§ Exercise details: The records below must be duplicated exactly, character for character.

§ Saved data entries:
____
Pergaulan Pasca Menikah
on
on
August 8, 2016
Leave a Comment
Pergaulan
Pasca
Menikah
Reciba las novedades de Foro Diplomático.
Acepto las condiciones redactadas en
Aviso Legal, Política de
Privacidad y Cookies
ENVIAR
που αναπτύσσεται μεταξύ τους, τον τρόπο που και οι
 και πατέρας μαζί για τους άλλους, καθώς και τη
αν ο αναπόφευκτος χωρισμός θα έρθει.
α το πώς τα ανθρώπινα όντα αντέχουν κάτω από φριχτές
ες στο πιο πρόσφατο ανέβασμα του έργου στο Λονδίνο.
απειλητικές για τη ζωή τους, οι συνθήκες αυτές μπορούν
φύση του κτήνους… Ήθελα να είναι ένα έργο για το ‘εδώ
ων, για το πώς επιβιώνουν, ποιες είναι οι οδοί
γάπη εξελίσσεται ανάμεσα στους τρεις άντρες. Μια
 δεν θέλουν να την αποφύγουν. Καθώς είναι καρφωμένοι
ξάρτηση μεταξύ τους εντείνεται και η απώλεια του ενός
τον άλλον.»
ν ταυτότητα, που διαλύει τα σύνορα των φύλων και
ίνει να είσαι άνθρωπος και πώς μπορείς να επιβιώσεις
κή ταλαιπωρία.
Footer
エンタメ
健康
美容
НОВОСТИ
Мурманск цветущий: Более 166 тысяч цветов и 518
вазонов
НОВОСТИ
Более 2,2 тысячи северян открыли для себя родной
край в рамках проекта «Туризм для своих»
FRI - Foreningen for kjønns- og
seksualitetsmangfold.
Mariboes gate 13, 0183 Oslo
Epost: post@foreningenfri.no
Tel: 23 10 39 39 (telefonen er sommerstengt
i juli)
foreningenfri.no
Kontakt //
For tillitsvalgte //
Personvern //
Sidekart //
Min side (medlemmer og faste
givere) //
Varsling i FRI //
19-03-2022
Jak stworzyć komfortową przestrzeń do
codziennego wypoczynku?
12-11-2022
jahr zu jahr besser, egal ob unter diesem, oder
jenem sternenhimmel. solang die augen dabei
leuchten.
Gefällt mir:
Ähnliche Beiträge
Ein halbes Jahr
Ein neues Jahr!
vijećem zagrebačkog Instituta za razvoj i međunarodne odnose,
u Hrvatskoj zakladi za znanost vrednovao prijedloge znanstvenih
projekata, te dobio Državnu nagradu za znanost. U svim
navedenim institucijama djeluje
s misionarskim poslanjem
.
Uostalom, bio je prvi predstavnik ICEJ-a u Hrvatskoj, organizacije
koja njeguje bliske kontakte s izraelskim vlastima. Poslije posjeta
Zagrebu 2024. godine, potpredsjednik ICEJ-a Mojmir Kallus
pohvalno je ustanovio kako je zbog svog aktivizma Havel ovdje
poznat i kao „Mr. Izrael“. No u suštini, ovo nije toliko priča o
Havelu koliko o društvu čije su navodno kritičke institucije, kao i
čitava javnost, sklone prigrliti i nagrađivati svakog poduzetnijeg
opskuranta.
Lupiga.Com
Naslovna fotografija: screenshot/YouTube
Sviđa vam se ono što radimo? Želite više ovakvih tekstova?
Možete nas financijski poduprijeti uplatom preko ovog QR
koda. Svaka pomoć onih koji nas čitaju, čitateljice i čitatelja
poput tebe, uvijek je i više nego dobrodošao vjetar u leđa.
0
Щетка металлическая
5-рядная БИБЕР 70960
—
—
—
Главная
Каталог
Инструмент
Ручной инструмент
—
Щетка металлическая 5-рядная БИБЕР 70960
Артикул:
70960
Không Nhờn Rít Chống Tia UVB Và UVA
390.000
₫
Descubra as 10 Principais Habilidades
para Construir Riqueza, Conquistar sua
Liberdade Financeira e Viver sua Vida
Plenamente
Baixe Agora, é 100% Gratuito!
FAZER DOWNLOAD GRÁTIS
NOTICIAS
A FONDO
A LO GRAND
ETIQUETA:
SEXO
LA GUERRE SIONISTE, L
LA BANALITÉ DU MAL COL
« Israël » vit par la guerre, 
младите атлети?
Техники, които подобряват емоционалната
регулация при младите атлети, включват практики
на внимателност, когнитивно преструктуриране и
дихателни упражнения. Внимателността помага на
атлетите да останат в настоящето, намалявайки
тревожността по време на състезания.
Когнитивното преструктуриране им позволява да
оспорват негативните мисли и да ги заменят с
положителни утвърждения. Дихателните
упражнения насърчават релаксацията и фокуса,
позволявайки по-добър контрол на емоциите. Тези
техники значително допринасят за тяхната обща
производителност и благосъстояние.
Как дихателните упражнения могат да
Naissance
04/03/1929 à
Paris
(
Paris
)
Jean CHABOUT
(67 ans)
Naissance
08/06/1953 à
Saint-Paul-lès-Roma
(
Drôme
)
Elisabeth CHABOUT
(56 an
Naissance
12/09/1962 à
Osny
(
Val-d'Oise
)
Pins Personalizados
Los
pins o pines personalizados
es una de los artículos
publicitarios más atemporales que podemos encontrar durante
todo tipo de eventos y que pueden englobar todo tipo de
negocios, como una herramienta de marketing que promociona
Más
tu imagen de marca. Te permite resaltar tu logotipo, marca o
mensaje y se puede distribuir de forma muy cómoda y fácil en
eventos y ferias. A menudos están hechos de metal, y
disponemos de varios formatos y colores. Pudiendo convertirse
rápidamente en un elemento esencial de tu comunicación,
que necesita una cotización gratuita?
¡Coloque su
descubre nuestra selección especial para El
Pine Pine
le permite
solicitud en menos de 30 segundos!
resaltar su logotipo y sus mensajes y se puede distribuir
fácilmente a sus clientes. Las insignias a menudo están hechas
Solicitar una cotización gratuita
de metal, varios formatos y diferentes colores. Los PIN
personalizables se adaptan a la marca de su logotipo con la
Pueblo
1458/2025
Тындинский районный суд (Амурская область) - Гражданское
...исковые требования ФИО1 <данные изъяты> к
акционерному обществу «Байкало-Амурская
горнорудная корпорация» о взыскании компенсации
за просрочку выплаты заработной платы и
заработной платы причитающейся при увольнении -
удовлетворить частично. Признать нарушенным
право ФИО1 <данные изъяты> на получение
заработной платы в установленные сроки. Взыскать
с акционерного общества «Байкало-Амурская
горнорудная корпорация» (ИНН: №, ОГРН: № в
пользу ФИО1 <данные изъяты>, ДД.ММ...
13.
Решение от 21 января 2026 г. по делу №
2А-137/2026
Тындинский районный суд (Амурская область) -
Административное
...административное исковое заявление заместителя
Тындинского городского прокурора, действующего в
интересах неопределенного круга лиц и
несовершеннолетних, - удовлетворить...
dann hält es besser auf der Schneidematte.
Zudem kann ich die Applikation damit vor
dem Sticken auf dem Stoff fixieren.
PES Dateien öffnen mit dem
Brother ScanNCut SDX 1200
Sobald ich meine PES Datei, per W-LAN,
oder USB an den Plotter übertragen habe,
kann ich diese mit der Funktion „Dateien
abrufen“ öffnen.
____
§ Solution below:
Pergaulan Pasca Menikah
on
on
August 8, 2016
Leave a Comment
Pergaulan
Pasca
Menikah
Reciba las novedades de Foro Diplomático.
Acepto las condiciones redactadas en
Aviso Legal, Política de
Privacidad y Cookies
ENVIAR
που αναπτύσσεται μεταξύ τους, τον τρόπο που και οι
 και πατέρας μαζί για τους άλλους, καθώς και τη
αν ο αναπόφευκτος χωρισμός θα έρθει.
α το πώς τα ανθρώπινα όντα αντέχουν κάτω από φριχτές
ες στο πιο πρόσφατο ανέβασμα του έργου στο Λονδίνο.
απειλητικές για τη ζωή τους, οι συνθήκες αυτές μπορούν
φύση του κτήνους… Ήθελα να είναι ένα έργο για το ‘εδώ
ων, για το πώς επιβιώνουν, ποιες είναι οι οδοί
γάπη εξελίσσεται ανάμεσα στους τρεις άντρες. Μια
 δεν θέλουν να την αποφύγουν. Καθώς είναι καρφωμένοι
ξάρτηση μεταξύ τους εντείνεται και η απώλεια του ενός
τον άλλον.»
ν ταυτότητα, που διαλύει τα σύνορα των φύλων και
ίνει να είσαι άνθρωπος και πώς μπορείς να επιβιώσεις
κή ταλαιπωρία.
Footer
エンタメ
健康
美容
НОВОСТИ
Мурманск цветущий: Более 166 тысяч цветов и 518
вазонов
НОВОСТИ
Более 2,2 тысячи северян открыли для себя родной
край в рамках проекта «Туризм для своих»
FRI - Foreningen for kjønns- og
seksualitetsmangfold.
Mariboes gate 13, 0183 Oslo
Epost: post@foreningenfri.no
Tel: 23 10 39 39 (telefonen er sommerstengt
i juli)
foreningenfri.no
Kontakt //
For tillitsvalgte //
Personvern //
Sidekart //
Min side (medlemmer og faste
givere) //
Varsling i FRI //
19-03-2022
Jak stworzyć komfortową przestrzeń do
codziennego wypoczynku?
12-11-2022
jahr zu jahr besser, egal ob unter diesem, oder
jenem sternenhimmel. solang die augen dabei
leuchten.
Gefällt mir:
Ähnliche Beiträge
Ein halbes Jahr
Ein neues Jahr!
vijećem zagrebačkog Instituta za razvoj i međunarodne odnose,
u Hrvatskoj zakladi za znanost vrednovao prijedloge znanstvenih
projekata, te dobio Državnu nagradu za znanost. U svim
navedenim institucijama djeluje
s misionarskim poslanjem
.
Uostalom, bio je prvi predstavnik ICEJ-a u Hrvatskoj, organizacije
koja njeguje bliske kontakte s izraelskim vlastima. Poslije posjeta
Zagrebu 2024. godine, potpredsjednik ICEJ-a Mojmir Kallus
pohvalno je ustanovio kako je zbog svog aktivizma Havel ovdje
poznat i kao „Mr. Izrael“. No u suštini, ovo nije toliko priča o
Havelu koliko o društvu čije su navodno kritičke institucije, kao i
čitava javnost, sklone prigrliti i nagrađivati svakog poduzetnijeg
opskuranta.
Lupiga.Com
Naslovna fotografija: screenshot/YouTube
Sviđa vam se ono što radimo? Želite više ovakvih tekstova?
Možete nas financijski poduprijeti uplatom preko ovog QR
koda. Svaka pomoć onih koji nas čitaju, čitateljice i čitatelja
poput tebe, uvijek je i više nego dobrodošao vjetar u leđa.
0
Щетка металлическая
5-рядная БИБЕР 70960
—
—
—
Главная
Каталог
Инструмент
Ручной инструмент
—
Щетка металлическая 5-рядная БИБЕР 70960
Артикул:
70960
Không Nhờn Rít Chống Tia UVB Và UVA
390.000
₫
Descubra as 10 Principais Habilidades
para Construir Riqueza, Conquistar sua
Liberdade Financeira e Viver sua Vida
Plenamente
Baixe Agora, é 100% Gratuito!
FAZER DOWNLOAD GRÁTIS
NOTICIAS
A FONDO
A LO GRAND
ETIQUETA:
SEXO
LA GUERRE SIONISTE, L
LA BANALITÉ DU MAL COL
« Israël » vit par la guerre, 
младите атлети?
Техники, които подобряват емоционалната
регулация при младите атлети, включват практики
на внимателност, когнитивно преструктуриране и
дихателни упражнения. Внимателността помага на
атлетите да останат в настоящето, намалявайки
тревожността по време на състезания.
Когнитивното преструктуриране им позволява да
оспорват негативните мисли и да ги заменят с
положителни утвърждения. Дихателните
упражнения насърчават релаксацията и фокуса,
позволявайки по-добър контрол на емоциите. Тези
техники значително допринасят за тяхната обща
производителност и благосъстояние.
Как дихателните упражнения могат да
Naissance
04/03/1929 à
Paris
(
Paris
)
Jean CHABOUT
(67 ans)
Naissance
08/06/1953 à
Saint-Paul-lès-Roma
(
Drôme
)
Elisabeth CHABOUT
(56 an
Naissance
12/09/1962 à
Osny
(
Val-d'Oise
)
Pins Personalizados
Los
pins o pines personalizados
es una de los artículos
publicitarios más atemporales que podemos encontrar durante
todo tipo de eventos y que pueden englobar todo tipo de
negocios, como una herramienta de marketing que promociona
Más
tu imagen de marca. Te permite resaltar tu logotipo, marca o
mensaje y se puede distribuir de forma muy cómoda y fácil en
eventos y ferias. A menudos están hechos de metal, y
disponemos de varios formatos y colores. Pudiendo convertirse
rápidamente en un elemento esencial de tu comunicación,
que necesita una cotización gratuita?
¡Coloque su
descubre nuestra selección especial para El
Pine Pine
le permite
solicitud en menos de 30 segundos!
resaltar su logotipo y sus mensajes y se puede distribuir
fácilmente a sus clientes. Las insignias a menudo están hechas
Solicitar una cotización gratuita
de metal, varios formatos y diferentes colores. Los PIN
personalizables se adaptan a la marca de su logotipo con la
Pueblo
1458/2025
Тындинский районный суд (Амурская область) - Гражданское
...исковые требования ФИО1 <данные изъяты> к
акционерному обществу «Байкало-Амурская
горнорудная корпорация» о взыскании компенсации
за просрочку выплаты заработной платы и
заработной платы причитающейся при увольнении -
удовлетворить частично. Признать нарушенным
право ФИО1 <данные изъяты> на получение
заработной платы в установленные сроки. Взыскать
с акционерного общества «Байкало-Амурская
горнорудная корпорация» (ИНН: №, ОГРН: № в
пользу ФИО1 <данные изъяты>, ДД.ММ...
13.
Решение от 21 января 2026 г. по делу №
2А-137/2026
Тындинский районный суд (Амурская область) -
Административное
...административное исковое заявление заместителя
Тындинского городского прокурора, действующего в
интересах неопределенного круга лиц и
несовершеннолетних, - удовлетворить...
dann hält es besser auf der Schneidematte.
Zudem kann ich die Applikation damit vor
dem Sticken auf dem Stoff fixieren.
PES Dateien öffnen mit dem
Brother ScanNCut SDX 1200
Sobald ich meine PES Datei, per W-LAN,
oder USB an den Plotter übertragen habe,
kann ich diese mit der Funktion „Dateien
abrufen“ öffnen.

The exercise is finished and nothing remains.